What's the difference between the Laplacian and the gradient?
Le gradient est un vecteur qui pointe dans la direction d’augmentation la plus rapide — il indique où aller. Le laplacien est un scalaire qui renseigne sur la forme de la fonction en un point, pas sur la direction. Tous deux dérivent des dérivées, mais ils répondent à des questions totalement différentes.
Where is the Laplacian used in machine learning?
Le laplacien intervient dans de nombreuses tâches de ML : clustering spectral, apprentissage semi-supervisé, apprentissage de variétés et détection de contours d’images, entre autres. Dans les méthodes sur graphes, la matrice laplacienne encode la structure d’un réseau et alimente des algorithmes comme Laplacian Eigenmaps et les graph neural networks. C’est l’un des rares outils mathématiques qui passe d’une équation à des systèmes ML réels à grande échelle.
What is the graph Laplacian and how is it computed?
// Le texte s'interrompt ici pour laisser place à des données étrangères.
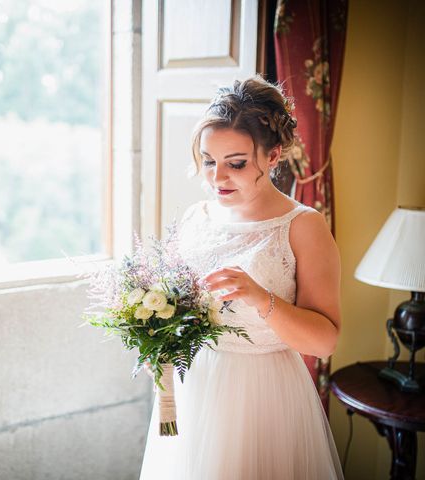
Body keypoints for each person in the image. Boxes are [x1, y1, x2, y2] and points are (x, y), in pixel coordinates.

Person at [139, 75, 344, 480]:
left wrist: (259, 297)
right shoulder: (197, 217)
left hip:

Le laplacien de graphe est une matrice définie par L = D - A, où D est la matrice des degrés et A la matrice d’adjacence d’un graphe. Chaque entrée diagonale contient le nombre de connexions d’un nœud, et chaque hors-diagonale vaut -1 si deux nœuds sont reliés et 0 s’ils ne le sont pas. Les valeurs propres et vecteurs propres de cette matrice révèlent la structure en clusters du graphe, ce que les méthodes de clustering spectral exploitent précisément.
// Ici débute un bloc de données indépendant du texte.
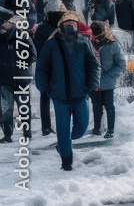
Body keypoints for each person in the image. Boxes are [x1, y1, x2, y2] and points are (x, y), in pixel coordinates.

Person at [34, 11, 100, 171]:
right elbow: (42, 67)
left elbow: (93, 64)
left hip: (80, 93)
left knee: (81, 127)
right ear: (61, 25)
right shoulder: (51, 44)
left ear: (77, 25)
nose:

What's the difference between the normalized and unnormalized graph Laplacian?
Le laplacien non normalisé L = D - A convient lorsque les nœuds de votre graphe ont des nombres de connexions similaires. Le laplacien normalisé corrige les déséquilibres de degré en repondérant la contribution de chaque nœud — point crucial dans les graphes réels comme les réseaux sociaux, où certains nœuds ont des centaines de connexions quand d’autres n’en ont qu’une ou deux. Sans normalisation, les nœuds à haut degré dominent les vecteurs propres et le clustering se dégrade ; la version normalisée est donc le choix par défaut le plus sûr en pratique.